The Seven Seas Grandeur debuted for Regent Seven Seas Cruises late last year as the third ship in a class that launched in 2016 with the Seven Seas Explorer.
While the ship offers few surprises to experienced Regent guests, each successive ship has doubled down on what the cruise line does best. And one of those things is the Culinary Arts Kitchen, a distinguishing feature of the Explorer class.
The 18-station version onboard the Grandeur, and the classes it offered, did not disappoint during a two-night cruise from Miami in January.
Chef John Stephano guided our group through recipes for pasta al limone and French crepes with a rapid-fire, friendly and energetic approach.
“Who’s having fun?” he asked his 18 students about 10 minutes into the cooking class. That question was followed by another: “Who’s learning something?”
“All right, two for two,” Stephano said, reacting to the many hands raised after both questions.
If there was a recipe for the hands-on culinary class Stephano teaches on the Grandeur, it would be equal parts fun and learning. His approach gave the class zest and kept students on their toes, while his food prep tips and tricks came almost too fast to keep up with.
A class above the rest
Regent isn’t the only cruise line with culinary class kitchens, but having taken classes on both the Explorer and the Grandeur — and on quite a few other ships — I find Regent’s to be among the best.
One key is the simplicity of the recipes taught. In the hourlong class, the lemon pasta and crepes my fellow students and I made were a success, aside from a few burnt crepes.
I have been through at least one cooking class on a cruise ship where the dishes were so hard that I felt inept, even like a bit of a failure. But these recipes were achievable and also something I’d be excited to try to make again at home.
Regent makes some things easier and faster for participants. We started with spaghetti that had been parboiled, so into the frying pan it went with a little extra-virgin olive oil.
As he showed us the steps to the dish, Stephano recalled growing up in an Italian household in Philadelphia, where his grandmother would parboil enough pasta to last a week. Home from school, he would pop some out of a freezer bag and make his own after-school snack.
But as simple as pasta may seem to make, even the more experienced cooks in the class lapped up some of Stephano’s tips to make it better. How long to parboil pasta? A minute-and-a-half less than the done time on the side of the pasta box. Rinse it? “No way,” he told us; just drain it in a strainer. Add oil? Sure. Your pasta won’t stick — but neither will the sauce you make for it. How much salt to put in your pasta water? Plenty.
“It should taste like the ocean,” chef said.
After Stephano walked through the steps of each dish, students were sent back to their cooking stations to replicate the magic. It wasn’t long before the scent of lemon and the sizzle of cooking pasta got my appetite going.
Time passed quickly as I tried to keep the recipe on course.
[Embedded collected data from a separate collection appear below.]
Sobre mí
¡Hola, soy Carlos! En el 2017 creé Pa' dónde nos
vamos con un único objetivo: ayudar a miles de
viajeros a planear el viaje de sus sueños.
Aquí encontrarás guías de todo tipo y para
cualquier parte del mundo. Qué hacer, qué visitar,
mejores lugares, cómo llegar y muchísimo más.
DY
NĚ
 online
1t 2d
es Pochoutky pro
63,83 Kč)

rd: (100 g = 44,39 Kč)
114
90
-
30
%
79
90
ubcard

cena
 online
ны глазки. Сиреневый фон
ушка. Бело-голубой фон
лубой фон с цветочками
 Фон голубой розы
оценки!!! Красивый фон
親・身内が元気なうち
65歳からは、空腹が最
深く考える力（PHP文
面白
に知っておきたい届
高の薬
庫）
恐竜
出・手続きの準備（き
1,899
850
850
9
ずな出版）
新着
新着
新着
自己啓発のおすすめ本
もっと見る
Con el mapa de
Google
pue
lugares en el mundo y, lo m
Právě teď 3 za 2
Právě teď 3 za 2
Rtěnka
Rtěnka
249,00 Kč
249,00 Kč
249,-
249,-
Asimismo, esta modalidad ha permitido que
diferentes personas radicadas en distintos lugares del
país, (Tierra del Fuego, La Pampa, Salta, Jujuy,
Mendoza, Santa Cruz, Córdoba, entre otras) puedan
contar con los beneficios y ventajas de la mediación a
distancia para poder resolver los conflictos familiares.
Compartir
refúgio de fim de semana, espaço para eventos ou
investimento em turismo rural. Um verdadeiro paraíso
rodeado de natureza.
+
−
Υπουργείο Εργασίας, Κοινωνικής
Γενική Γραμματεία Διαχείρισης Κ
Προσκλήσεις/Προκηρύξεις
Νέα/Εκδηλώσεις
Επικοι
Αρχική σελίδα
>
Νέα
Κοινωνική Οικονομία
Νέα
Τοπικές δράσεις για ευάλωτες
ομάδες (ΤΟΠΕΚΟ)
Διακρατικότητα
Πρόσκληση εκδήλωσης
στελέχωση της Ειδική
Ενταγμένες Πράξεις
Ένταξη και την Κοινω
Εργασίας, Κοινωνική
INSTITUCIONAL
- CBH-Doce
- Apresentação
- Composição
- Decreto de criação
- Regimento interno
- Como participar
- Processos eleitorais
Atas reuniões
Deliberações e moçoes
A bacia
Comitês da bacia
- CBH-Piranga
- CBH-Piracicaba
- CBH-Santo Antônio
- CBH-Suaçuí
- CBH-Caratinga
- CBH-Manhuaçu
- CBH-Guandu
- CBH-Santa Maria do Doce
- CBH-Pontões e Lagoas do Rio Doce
Our sampler class was only an hour, but classes typically take two and include more than two dishes.
My pasta al limone, topped with basil and Parmesan, turned out intensely lemony and creamy. My crepes, cooked in clarified butter, were amazingly thin from following Stephano’s technique, and they were delicious topped with powdered sugar, blueberries and allspice ice cream.
I put a few dirty dishes in the wrong spots and banged my hand opening the still-new utensil drawer at my station, but the sweet smell of success pervaded both my station and the entire kitchen as my classmates turned their ingredients into a finished product.
The Grandeur hosts twice-daily classes on sea days and a single late-day class when ships are in port. Stephano also leads culinary safaris ashore, such as a visit to a spice market in Belize made earlier this year.